De reclassering adviseert een hervatting van de dwangverpleging in het kader van de tbs-maatregel.
De deskundige heeft dit advies ter zitting bevestigd en daar waar nodig aangevuld.
De raadsvrouw heeft zich gerefereerd aan het oordeel van de rechtbank.

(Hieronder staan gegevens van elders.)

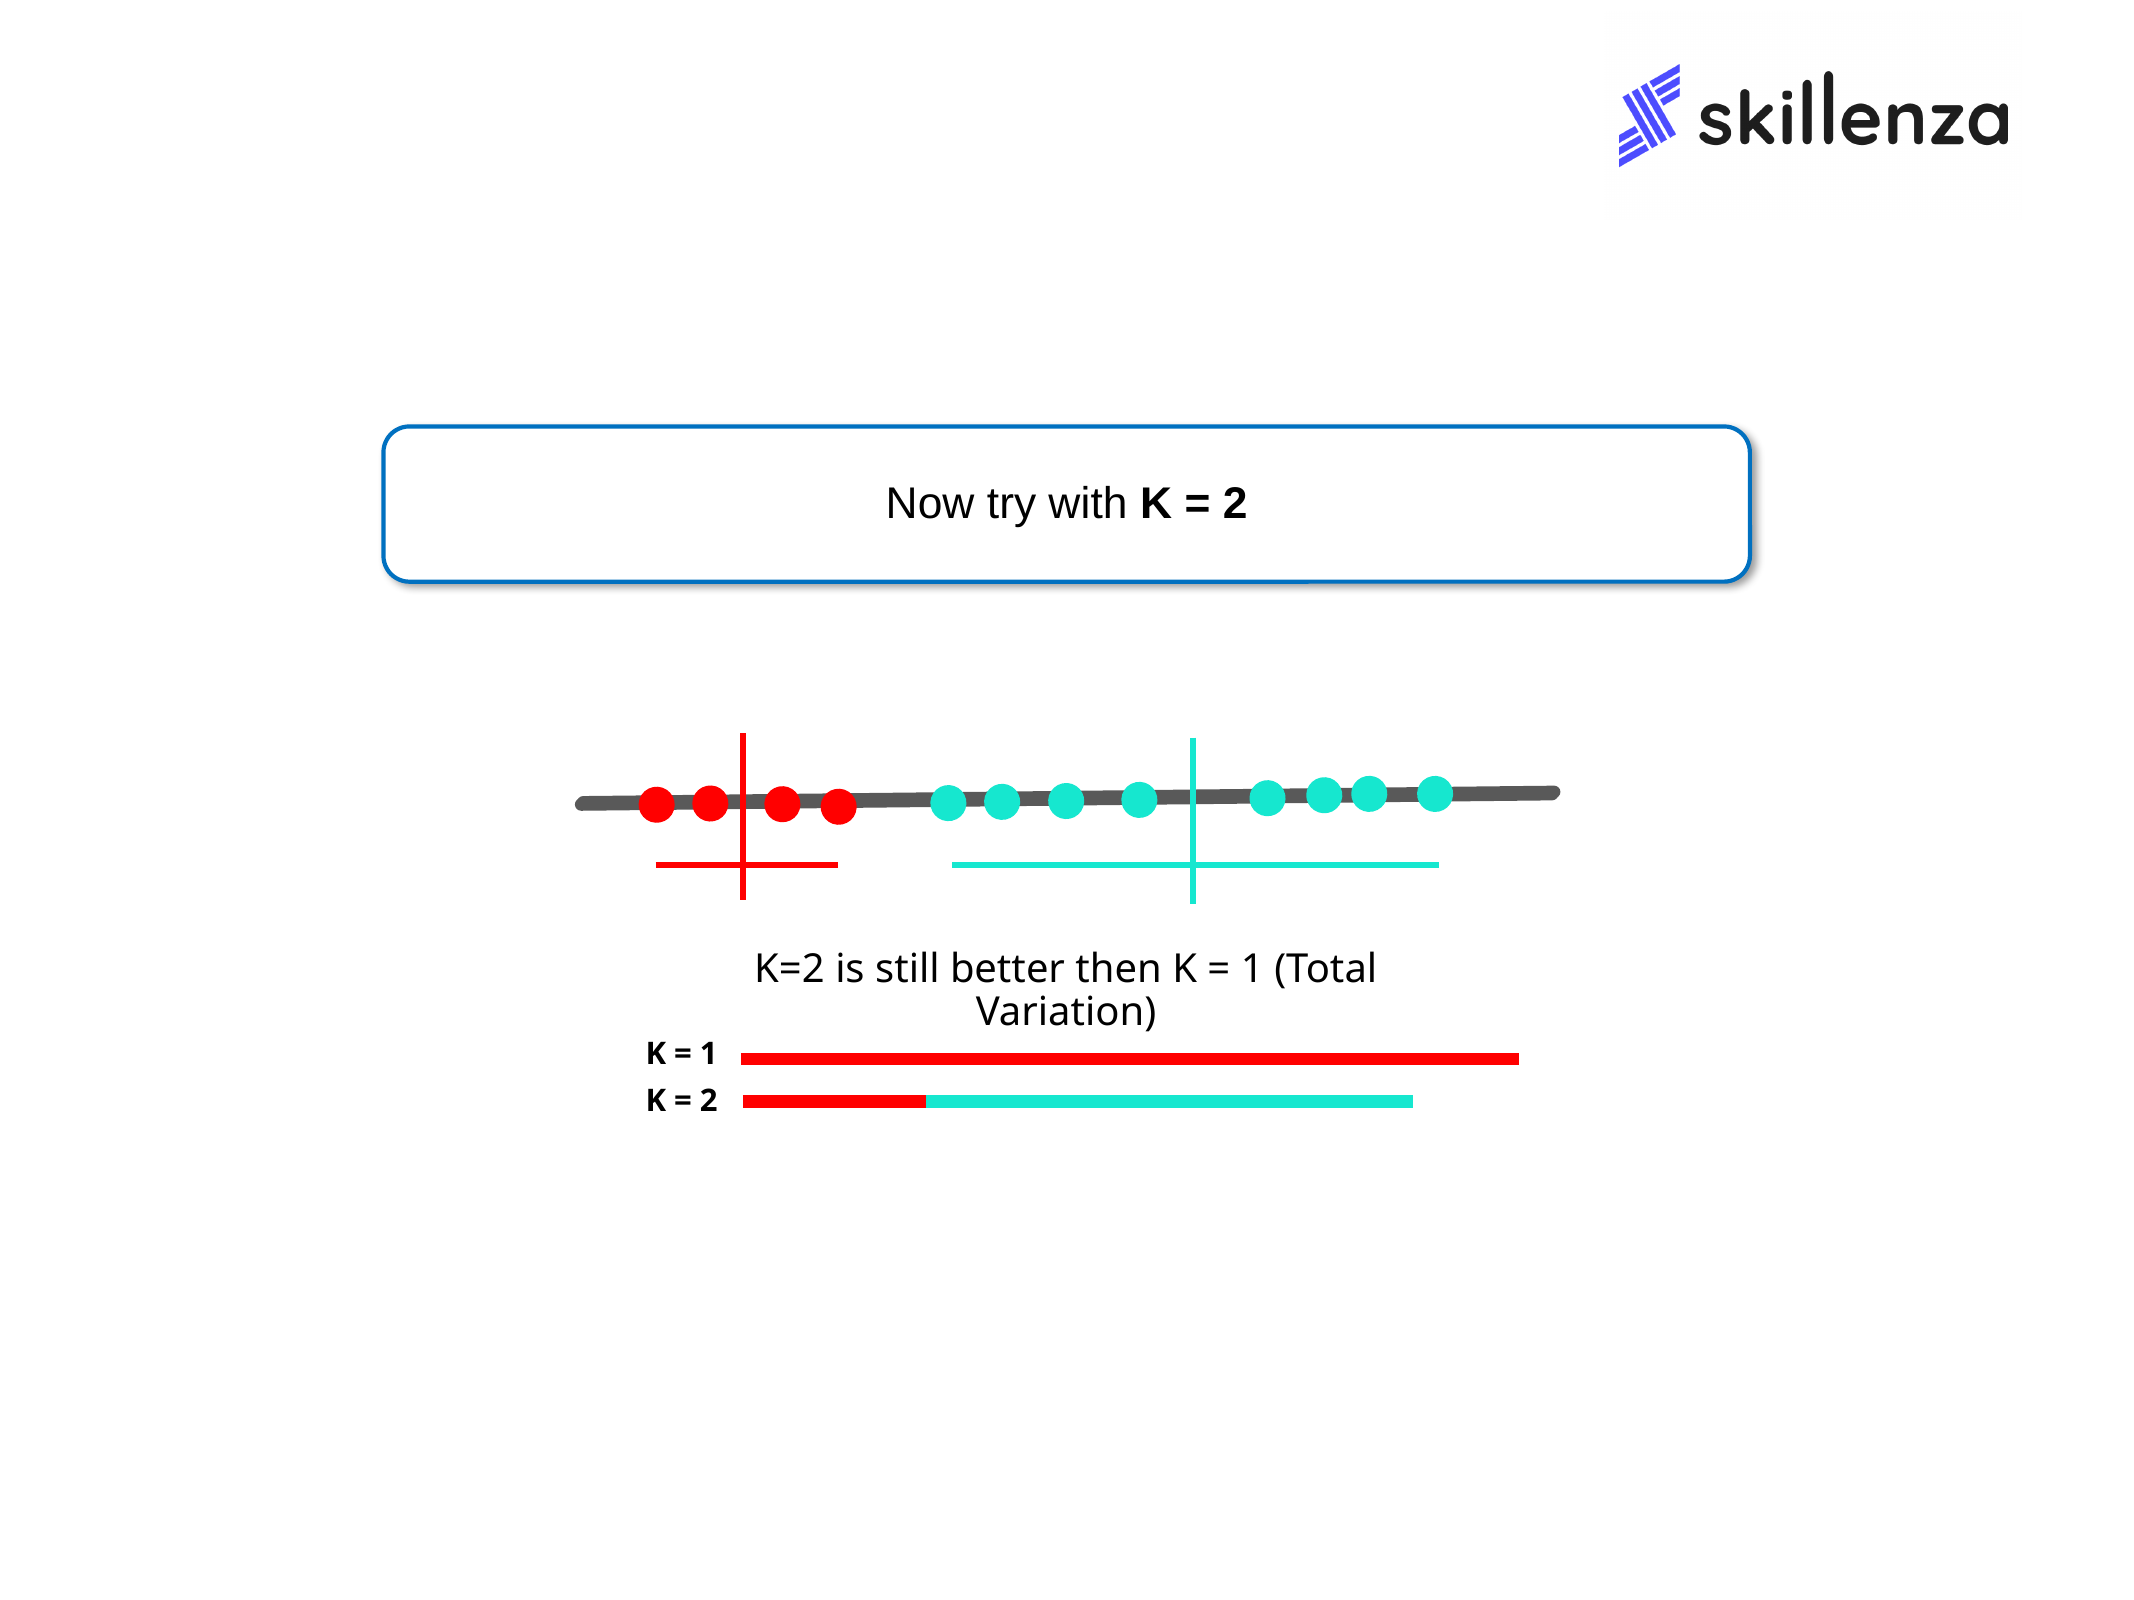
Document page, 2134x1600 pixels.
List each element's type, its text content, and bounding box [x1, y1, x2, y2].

Gelet op voormeld advies, het verhandelde in raadkamer en artikel 38k van het Wetboek van Strafrecht, is de rechtbank van oordeel dat op geen andere wijze op het overtreden van voorwaarden door de terbeschikkinggestelde kan worden gereageerd dan door de verpleging van overheidswege te hervatten.
Beslissing
De rechtbank wijst de vordering van de officier van justitie toe en beveelt de hervatting van de verpleging van overheidswege van
[Terbeschikkinggestelde]voornoemd.
Deze beschikking is gegeven in openbare raadkamer van deze rechtbank door
mr. M.F. Ferdinandusse, voorzitter,
mrs. F.W. Pieters en C.C.M. Oude Hengel, rechters,
in tegenwoordigheid van mr. E. Bouwhuis, griffier,
en uitgesproken ter openbare terechtzitting van 7 december 2017.